Sébastien Loeb gegen Mikko Hirvonen - dieses Duell war ein Dauerbrenner in der Rallye-WM. In den Jahren 2008 bis 2012 okkupierten diese beiden viermal die ersten beiden Plätze in der Tabelle. Jetzt treffen sich der neunmalige Weltmeister aus Frankreich und der vierfache Vizechampion aus Finnland bei der Dakar-Rallye wieder. Als Neulinge in der Wüste haben aber weder Peugeot-Fahrer Loeb noch Mini-Treter Hirvonen echte Siegchancen. Während Hirvonen den alten Wüstenfuchs Michel Périn als Copilot an seiner Seite hat, vertraut Loeb auf die Dienste seines langjährigen WRC-Beifahrers Daniel Elena. "Vorhersagen sind schwierig“, sagt Loeb. "Du kannst als Fahrer den perfekten Rhythmus haben und dann mit Navigationsfehlern eine Menge Zeit verlieren. Aber ich will auf jeden Fall Leistung zeigen und nicht bloß irgendwie ankommen. Ich habe kein Interesse daran, 60. zu werden.“

Großer Favorit auf den Sieg ist erneut Mini. Es wäre der fünfte Triumph in Folge für das X-Raid-Team von Sven Quandt. Das Auto gilt als fabelhaft zuverlässig, und die Fahrer sind erste Sahne: Vorjahressieger Nasser Al-Attiyah aus Katar und der Spanier Nani Roma, der 2014 triumphierte, bekommen Rückendeckung vom Argentinier Orlando Terranova, der 2015 vier Tagessiege holte, sowie von Neuling Hirvonen.

Peugeot komplett neu aufgestellt

Mini spielt es in die Karten, dass Peru im Herbst überraschend als eines der Gastgeberländer absagte, offiziell wegen der Auswirkungen des Wetterphänomens El Niño. Denn die weiten Sandwüsten Perus wären den Buggys von Peugeot und Robby Gordon entgegengekommen. Die drei Tage im bolivianischen Hochland am Salzsee von Uyuni sind Mini- und Peugeot-Territorium, zumindest in der Theorie. Die Turbodiesel-Triebwerke verlieren in der dünnen Höhenluft – es wird auf bis zu 3.600 Metern gefahren – weitaus weniger Leistung als die V8-Saugmotoren der Toyota und des Gordini. Nach dem ernüchternden Dakar-Comeback im Januar 2015 haben die Peugeot-Techniker den heckgetriebenen Buggy namens 2008 komplett umgekrempelt: Der neue DKR 16 ist wesentlich breiter als sein Vorgänger, und er weist eine verbesserte Gewichtsverteilung auf. Pläne, auf einen Ottomotor umzurüsten, gaben die Franzosen wieder auf. Die vier DKR 16 von Stéphane Peterhansel, Carlos Sainz, Ex-Motorrad-Crack Cyril Despres und Loeb werden von 350 PS starken V6-Dieselmotoren befeuert. "Mich erinnert er ein bisschen an den SMG-Buggy von 2014, mit dem Carlos Sainz sehr konkurrenzfähig war“, spottet Konkurrent Robby Gordon, der erneut davon träumt, mit seinem Gordini-Eigenbau (Heckantrieb, 450 PS) als erster Amerikaner die Dakar zu gewinnen.
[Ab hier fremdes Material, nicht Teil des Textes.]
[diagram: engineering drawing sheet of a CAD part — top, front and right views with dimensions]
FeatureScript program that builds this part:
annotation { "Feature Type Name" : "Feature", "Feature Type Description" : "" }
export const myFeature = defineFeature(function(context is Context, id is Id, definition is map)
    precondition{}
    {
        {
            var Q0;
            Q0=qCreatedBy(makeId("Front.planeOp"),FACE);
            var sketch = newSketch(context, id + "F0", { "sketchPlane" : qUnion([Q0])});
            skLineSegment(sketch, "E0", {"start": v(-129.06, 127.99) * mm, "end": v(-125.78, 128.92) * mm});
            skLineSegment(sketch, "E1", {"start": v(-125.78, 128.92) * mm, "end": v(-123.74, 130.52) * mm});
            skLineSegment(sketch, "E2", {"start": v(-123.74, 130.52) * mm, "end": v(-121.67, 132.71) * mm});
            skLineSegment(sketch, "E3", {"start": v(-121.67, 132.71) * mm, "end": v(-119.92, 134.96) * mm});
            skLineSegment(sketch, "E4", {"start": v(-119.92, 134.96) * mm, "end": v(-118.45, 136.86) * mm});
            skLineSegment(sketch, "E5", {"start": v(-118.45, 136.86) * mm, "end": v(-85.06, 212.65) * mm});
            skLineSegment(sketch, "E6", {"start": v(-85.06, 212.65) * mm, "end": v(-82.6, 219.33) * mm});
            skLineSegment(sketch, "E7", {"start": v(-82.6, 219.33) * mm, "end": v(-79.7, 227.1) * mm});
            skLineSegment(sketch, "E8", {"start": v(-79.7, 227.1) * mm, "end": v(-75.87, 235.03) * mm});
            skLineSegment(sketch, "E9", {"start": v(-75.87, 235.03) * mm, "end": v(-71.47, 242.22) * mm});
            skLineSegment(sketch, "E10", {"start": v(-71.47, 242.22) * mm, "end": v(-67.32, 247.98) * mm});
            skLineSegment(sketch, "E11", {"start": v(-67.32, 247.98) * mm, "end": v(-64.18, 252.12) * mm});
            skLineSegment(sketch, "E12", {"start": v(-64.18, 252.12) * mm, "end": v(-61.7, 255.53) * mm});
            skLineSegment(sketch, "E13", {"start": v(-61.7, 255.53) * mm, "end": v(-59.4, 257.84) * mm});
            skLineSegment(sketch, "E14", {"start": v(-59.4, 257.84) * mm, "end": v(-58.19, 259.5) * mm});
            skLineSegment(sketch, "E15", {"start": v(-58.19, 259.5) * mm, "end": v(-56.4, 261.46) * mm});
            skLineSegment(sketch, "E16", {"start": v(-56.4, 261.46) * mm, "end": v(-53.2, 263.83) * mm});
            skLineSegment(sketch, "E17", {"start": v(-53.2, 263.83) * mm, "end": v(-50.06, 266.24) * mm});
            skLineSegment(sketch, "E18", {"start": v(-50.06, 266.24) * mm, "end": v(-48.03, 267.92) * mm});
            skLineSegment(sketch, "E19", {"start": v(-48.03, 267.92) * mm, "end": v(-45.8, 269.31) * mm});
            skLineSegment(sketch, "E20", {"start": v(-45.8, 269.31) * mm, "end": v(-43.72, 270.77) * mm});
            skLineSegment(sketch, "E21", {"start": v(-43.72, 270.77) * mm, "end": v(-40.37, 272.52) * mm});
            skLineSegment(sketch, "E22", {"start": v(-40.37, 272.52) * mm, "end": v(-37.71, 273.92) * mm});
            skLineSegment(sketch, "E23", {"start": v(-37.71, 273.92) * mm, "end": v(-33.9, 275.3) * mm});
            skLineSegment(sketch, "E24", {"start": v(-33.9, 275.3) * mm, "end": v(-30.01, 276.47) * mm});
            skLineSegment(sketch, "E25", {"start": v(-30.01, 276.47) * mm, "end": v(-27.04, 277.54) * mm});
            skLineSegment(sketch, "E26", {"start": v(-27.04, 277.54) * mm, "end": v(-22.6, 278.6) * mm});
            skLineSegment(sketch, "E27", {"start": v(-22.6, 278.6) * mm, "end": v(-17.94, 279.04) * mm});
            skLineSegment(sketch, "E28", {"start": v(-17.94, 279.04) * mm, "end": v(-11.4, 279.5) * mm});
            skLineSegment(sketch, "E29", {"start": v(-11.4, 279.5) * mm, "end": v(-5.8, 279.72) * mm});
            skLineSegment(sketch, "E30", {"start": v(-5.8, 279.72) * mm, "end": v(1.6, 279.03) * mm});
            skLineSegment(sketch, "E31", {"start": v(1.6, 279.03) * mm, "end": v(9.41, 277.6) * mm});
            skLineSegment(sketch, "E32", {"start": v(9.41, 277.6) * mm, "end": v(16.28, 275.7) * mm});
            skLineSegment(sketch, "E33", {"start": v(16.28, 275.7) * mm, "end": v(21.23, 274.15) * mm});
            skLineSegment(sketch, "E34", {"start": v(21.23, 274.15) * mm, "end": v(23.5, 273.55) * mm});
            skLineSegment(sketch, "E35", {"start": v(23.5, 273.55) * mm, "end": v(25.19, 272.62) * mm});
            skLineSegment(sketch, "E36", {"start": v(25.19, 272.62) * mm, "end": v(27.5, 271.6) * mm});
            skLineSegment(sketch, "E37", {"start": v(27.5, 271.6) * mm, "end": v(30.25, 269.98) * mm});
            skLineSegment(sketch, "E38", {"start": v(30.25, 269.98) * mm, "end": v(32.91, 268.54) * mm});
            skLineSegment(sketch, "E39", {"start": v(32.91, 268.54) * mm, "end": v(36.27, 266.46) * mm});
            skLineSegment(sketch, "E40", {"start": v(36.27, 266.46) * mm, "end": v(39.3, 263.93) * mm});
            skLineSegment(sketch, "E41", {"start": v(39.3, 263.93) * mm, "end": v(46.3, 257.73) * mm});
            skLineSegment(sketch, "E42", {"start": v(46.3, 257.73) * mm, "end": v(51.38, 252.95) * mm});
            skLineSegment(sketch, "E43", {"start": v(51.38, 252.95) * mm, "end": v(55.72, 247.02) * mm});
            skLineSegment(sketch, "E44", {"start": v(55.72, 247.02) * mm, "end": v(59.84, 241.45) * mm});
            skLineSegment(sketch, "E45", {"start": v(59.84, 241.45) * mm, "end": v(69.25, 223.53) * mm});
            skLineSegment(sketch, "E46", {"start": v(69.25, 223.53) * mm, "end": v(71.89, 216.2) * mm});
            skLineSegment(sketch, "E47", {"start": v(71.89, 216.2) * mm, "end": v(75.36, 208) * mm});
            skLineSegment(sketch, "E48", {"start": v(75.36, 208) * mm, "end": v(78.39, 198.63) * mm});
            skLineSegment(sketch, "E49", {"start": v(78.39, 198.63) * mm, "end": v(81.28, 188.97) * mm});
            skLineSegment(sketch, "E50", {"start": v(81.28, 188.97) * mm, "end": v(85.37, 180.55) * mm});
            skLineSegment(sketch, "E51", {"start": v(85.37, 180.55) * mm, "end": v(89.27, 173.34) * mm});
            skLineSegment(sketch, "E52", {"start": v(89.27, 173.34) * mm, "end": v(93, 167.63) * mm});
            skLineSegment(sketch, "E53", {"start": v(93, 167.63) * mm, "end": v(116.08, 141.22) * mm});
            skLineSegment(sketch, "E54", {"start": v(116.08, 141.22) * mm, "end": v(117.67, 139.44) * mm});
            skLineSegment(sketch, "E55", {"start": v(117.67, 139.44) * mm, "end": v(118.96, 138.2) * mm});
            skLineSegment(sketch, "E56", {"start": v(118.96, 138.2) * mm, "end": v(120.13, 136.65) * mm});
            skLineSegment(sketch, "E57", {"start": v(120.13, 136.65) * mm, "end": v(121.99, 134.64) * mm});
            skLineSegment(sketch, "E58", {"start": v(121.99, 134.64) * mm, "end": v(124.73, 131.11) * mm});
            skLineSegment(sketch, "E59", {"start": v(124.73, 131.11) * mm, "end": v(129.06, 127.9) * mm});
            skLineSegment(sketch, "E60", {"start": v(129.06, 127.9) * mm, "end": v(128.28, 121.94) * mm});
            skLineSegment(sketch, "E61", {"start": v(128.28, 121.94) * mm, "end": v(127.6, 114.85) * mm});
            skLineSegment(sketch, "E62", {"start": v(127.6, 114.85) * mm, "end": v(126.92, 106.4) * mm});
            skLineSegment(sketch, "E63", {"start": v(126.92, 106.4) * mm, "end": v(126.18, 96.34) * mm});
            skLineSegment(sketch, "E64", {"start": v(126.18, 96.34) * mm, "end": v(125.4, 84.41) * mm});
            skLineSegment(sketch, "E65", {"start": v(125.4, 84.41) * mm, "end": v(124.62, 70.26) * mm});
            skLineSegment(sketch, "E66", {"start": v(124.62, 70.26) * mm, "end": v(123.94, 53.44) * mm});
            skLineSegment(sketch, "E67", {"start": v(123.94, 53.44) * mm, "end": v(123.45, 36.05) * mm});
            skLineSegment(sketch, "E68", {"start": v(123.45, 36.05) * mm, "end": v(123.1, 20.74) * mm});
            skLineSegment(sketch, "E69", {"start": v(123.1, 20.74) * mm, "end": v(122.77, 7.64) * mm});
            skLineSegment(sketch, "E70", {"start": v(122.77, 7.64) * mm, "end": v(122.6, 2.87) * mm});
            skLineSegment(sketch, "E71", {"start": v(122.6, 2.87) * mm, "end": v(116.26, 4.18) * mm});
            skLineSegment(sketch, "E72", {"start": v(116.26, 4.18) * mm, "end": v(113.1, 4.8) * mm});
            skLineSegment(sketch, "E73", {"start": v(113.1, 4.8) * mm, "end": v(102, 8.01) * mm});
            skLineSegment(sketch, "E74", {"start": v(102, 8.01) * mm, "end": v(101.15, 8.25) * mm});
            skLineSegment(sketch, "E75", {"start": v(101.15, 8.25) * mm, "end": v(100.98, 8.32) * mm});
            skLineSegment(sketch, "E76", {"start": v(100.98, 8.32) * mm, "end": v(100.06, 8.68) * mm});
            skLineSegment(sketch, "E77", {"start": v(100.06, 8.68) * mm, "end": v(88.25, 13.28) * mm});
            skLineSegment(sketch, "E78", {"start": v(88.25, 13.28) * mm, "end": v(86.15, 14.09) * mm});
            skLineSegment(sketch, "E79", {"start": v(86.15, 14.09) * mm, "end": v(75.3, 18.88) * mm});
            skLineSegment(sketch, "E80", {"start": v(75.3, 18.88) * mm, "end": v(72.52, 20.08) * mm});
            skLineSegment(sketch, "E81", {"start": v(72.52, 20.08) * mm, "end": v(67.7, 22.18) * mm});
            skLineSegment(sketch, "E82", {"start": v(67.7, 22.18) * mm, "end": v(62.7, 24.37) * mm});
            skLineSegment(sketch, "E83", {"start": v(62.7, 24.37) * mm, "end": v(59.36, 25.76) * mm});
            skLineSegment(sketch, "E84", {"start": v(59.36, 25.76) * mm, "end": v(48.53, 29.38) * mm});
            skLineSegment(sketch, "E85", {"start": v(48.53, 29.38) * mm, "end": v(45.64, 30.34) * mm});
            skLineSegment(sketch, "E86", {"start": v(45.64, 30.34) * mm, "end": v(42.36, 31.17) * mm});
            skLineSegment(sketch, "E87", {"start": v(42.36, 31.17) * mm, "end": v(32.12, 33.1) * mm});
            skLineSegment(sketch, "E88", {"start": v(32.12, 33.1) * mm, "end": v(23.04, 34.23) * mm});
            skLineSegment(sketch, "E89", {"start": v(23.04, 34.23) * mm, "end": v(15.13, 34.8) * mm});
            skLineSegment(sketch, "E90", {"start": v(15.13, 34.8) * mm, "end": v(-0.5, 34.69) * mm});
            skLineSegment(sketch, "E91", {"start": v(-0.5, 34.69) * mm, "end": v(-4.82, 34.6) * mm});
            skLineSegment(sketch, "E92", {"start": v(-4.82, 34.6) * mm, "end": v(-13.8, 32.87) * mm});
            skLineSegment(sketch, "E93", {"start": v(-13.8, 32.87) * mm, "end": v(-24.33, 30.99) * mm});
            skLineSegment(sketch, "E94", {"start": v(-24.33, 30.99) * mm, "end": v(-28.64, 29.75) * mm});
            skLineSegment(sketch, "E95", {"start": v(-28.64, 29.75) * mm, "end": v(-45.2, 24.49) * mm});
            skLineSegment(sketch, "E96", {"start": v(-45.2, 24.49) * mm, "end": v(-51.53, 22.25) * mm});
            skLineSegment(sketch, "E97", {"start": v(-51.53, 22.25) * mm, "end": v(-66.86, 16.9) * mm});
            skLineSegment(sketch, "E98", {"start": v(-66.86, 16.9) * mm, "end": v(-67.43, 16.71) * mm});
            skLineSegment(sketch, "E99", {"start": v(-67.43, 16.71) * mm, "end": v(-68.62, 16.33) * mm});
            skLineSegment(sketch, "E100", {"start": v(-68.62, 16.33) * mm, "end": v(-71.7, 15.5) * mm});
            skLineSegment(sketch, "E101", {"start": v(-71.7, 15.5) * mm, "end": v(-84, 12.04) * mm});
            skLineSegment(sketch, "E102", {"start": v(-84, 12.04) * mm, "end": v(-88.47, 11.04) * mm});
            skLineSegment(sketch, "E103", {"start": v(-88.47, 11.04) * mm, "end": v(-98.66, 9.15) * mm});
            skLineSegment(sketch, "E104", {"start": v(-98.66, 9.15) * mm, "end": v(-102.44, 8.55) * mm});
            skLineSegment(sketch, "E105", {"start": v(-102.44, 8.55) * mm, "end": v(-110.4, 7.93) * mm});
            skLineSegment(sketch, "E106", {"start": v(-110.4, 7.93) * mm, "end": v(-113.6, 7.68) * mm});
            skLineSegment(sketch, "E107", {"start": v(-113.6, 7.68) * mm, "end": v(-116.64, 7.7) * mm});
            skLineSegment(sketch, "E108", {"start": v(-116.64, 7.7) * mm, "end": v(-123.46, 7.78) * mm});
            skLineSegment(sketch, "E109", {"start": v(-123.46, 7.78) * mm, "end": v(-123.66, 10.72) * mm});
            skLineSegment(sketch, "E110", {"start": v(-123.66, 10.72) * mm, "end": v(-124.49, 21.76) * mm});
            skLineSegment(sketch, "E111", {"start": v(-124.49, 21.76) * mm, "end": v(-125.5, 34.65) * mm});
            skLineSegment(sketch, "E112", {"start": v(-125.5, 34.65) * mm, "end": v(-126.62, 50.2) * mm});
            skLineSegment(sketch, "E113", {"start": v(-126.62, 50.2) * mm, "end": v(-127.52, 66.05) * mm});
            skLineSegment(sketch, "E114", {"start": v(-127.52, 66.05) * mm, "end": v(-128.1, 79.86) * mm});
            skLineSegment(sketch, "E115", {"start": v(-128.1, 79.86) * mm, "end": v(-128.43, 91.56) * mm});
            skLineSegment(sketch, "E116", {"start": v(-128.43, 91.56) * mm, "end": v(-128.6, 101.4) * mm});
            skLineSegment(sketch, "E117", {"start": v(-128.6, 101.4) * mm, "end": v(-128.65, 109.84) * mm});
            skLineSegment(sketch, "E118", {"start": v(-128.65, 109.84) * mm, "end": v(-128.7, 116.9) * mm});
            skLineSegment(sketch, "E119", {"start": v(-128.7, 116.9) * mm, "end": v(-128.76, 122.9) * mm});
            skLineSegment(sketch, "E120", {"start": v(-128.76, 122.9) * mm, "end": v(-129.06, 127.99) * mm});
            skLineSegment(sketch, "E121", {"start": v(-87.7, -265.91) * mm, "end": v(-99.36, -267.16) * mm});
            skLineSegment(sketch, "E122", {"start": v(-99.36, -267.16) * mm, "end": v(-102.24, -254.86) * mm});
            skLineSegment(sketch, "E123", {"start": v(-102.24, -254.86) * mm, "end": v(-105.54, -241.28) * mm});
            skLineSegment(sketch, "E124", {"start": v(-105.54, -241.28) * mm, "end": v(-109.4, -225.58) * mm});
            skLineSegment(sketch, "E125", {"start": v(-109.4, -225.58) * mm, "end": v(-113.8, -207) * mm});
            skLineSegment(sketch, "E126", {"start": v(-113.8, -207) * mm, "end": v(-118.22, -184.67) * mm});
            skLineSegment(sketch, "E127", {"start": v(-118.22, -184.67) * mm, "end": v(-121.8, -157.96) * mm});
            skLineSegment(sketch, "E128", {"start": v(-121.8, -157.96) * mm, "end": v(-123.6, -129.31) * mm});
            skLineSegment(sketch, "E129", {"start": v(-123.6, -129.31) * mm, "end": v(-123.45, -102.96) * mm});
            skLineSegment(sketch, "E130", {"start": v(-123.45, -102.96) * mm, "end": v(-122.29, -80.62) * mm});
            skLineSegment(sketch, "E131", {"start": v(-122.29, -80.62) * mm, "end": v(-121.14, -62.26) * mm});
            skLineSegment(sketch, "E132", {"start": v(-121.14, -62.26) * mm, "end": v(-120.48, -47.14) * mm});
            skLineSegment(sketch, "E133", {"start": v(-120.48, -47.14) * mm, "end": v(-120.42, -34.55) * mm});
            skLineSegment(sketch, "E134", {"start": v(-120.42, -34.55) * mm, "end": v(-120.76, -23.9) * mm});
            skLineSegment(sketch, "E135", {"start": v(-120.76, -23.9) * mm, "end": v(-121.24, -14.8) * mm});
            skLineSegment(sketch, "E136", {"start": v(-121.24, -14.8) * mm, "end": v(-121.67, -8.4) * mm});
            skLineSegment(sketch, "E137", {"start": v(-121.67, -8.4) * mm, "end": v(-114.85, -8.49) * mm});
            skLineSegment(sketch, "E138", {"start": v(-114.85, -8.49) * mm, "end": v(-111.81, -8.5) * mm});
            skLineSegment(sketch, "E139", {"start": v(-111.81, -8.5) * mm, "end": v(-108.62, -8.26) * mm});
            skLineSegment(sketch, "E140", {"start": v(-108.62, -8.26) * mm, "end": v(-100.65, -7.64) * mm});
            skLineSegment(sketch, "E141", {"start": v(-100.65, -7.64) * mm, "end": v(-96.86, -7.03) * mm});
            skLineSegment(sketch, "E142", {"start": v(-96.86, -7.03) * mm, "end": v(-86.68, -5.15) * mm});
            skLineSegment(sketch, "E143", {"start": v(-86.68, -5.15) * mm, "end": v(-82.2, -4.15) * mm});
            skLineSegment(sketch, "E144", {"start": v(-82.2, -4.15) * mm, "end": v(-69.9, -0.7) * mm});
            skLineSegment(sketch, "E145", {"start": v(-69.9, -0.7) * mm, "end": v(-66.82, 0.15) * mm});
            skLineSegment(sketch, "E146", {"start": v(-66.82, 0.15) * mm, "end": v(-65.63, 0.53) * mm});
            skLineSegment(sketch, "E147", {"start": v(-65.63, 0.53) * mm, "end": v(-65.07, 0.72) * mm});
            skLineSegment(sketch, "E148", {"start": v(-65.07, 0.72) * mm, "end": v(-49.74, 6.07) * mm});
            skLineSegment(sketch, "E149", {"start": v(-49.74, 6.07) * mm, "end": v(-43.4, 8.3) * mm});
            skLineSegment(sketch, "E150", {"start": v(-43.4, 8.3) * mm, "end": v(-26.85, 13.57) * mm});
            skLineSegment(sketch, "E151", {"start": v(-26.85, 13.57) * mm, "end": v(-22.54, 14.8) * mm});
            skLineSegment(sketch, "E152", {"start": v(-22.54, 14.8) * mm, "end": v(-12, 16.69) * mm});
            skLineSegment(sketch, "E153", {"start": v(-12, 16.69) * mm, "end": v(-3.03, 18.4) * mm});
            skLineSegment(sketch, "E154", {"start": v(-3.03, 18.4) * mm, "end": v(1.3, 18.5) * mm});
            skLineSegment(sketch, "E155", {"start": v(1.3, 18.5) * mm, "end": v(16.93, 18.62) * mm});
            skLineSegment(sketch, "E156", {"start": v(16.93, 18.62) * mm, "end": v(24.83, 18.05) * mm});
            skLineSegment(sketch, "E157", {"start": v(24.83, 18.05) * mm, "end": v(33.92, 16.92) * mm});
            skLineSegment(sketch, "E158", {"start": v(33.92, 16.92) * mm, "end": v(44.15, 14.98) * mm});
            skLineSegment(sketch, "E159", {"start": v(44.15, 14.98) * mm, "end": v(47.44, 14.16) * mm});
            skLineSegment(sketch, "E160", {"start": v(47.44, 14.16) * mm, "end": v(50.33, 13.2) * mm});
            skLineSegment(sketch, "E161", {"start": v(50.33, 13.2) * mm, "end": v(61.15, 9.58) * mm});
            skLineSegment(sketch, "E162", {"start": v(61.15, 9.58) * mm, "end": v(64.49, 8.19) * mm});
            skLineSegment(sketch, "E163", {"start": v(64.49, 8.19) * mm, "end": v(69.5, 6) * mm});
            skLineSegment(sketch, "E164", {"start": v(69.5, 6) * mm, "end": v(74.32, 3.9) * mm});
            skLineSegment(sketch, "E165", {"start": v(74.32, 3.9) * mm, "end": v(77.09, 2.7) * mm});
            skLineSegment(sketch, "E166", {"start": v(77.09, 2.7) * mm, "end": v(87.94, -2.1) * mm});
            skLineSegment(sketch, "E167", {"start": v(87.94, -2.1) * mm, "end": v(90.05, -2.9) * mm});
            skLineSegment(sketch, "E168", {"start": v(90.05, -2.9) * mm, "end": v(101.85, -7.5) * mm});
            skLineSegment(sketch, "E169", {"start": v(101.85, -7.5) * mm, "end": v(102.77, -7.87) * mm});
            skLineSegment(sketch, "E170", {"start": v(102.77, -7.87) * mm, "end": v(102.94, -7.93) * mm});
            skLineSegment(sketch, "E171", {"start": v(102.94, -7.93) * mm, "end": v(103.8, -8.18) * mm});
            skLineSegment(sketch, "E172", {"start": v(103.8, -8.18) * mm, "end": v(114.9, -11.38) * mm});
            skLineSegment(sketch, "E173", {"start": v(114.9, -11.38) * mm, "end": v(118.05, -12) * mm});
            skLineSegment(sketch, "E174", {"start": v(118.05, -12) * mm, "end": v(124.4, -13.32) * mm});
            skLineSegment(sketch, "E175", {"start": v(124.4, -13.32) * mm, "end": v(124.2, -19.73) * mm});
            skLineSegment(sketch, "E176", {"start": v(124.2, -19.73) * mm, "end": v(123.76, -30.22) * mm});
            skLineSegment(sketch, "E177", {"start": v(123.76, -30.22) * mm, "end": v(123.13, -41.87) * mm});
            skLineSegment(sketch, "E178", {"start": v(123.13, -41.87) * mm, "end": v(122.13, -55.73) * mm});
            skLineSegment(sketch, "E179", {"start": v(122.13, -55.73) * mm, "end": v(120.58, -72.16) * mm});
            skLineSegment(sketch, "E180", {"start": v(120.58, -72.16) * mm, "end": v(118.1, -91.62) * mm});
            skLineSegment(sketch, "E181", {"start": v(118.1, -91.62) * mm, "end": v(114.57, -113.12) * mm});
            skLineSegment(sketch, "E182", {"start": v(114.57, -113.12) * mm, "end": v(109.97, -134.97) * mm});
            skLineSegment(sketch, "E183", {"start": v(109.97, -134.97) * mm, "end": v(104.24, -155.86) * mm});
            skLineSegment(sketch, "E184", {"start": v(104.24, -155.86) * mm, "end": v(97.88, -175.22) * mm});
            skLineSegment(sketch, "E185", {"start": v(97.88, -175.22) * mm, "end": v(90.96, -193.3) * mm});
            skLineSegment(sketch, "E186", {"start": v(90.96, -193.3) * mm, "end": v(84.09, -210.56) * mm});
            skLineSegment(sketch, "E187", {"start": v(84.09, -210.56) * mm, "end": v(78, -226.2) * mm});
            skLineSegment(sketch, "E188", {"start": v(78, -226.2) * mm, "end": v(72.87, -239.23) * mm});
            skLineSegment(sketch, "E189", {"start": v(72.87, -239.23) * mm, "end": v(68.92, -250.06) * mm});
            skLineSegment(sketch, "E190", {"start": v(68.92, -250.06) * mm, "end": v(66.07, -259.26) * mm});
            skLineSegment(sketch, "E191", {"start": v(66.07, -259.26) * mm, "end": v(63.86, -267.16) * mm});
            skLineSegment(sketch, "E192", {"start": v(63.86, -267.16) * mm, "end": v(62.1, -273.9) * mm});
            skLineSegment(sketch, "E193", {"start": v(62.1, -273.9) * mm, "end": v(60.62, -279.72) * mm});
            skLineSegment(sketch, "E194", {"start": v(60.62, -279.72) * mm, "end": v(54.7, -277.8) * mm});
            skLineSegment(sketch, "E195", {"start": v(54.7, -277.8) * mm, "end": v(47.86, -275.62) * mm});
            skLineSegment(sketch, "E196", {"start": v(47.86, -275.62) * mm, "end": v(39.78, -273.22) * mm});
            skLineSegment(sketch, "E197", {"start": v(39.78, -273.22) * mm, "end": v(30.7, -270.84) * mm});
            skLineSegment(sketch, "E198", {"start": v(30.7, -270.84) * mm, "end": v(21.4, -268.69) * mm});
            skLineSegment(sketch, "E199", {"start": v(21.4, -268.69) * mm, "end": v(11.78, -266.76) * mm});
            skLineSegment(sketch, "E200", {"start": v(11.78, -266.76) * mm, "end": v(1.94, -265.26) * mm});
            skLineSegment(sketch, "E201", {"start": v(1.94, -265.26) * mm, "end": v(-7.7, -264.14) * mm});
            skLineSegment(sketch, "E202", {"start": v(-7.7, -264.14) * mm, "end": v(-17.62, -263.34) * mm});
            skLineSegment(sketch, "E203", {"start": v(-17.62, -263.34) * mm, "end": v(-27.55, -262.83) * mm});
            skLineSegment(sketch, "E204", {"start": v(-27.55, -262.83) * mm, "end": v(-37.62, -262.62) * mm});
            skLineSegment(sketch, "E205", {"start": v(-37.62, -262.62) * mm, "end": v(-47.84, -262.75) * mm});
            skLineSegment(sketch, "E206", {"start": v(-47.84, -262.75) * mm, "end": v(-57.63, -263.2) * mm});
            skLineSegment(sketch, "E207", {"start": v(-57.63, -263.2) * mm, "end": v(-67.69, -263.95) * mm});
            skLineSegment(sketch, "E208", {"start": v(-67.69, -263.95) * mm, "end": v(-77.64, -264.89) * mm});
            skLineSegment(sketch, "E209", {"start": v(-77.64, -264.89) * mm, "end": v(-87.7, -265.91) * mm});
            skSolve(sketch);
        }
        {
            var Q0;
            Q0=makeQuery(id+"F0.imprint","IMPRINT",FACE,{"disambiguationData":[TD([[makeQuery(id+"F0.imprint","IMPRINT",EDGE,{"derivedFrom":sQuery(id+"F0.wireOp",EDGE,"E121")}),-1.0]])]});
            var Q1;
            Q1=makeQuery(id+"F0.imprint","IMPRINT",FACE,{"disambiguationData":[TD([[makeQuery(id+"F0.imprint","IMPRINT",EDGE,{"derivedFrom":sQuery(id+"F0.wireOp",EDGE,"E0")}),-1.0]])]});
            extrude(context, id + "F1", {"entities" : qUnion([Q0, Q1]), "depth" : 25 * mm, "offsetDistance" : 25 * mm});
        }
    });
Eher in der Außenseiterrolle ist Toyota. Fahrerische Speerspitzen in den Hilux-Pickups (V8-Ottomotor, Allrad) sind der Südafrikaner Giniel de Villiers, Dakar-Sieger von 2009 (damals noch im Volkswagen Race-Touareg), und der extrem schnelle Saudi Yazeed Al-Rajhi. Beide vertrauen übrigens auf die Navigationskünste von deutschen Beifahrern. Dirk von Zitzewitz zeigt de Villiers schon seit Urzeiten den rechten Weg. Timo Gottschalk fährt das zweite Jahr an Seite des Arabers. Wie 2015 sind auch diesmal wieder zwei rein deutsche Gentlemen-Fahrerteams mit von der Partie: Mini-Pilot Stephan Schott, 63, peilt mit Stammbeifahrer Holm Schmidt erneut eine Top-20-Platzierung an. Das Gleiche hat der norddeutsche Unternehmer Jürgen Schröder, 57, vor: Zusammen mit seinem Sohn Daniel startet er auf einem Nissan-Navara-Prototyp mit 390 PS starkem V8-Saugmotor. Schröder junior, der Copilot, sammelte auch auf dem Motorrad Dakar-Erfahrung: Vor vier Jahren kam der damals erst 22-Jährige mit seiner KTM auf den 20. Platz.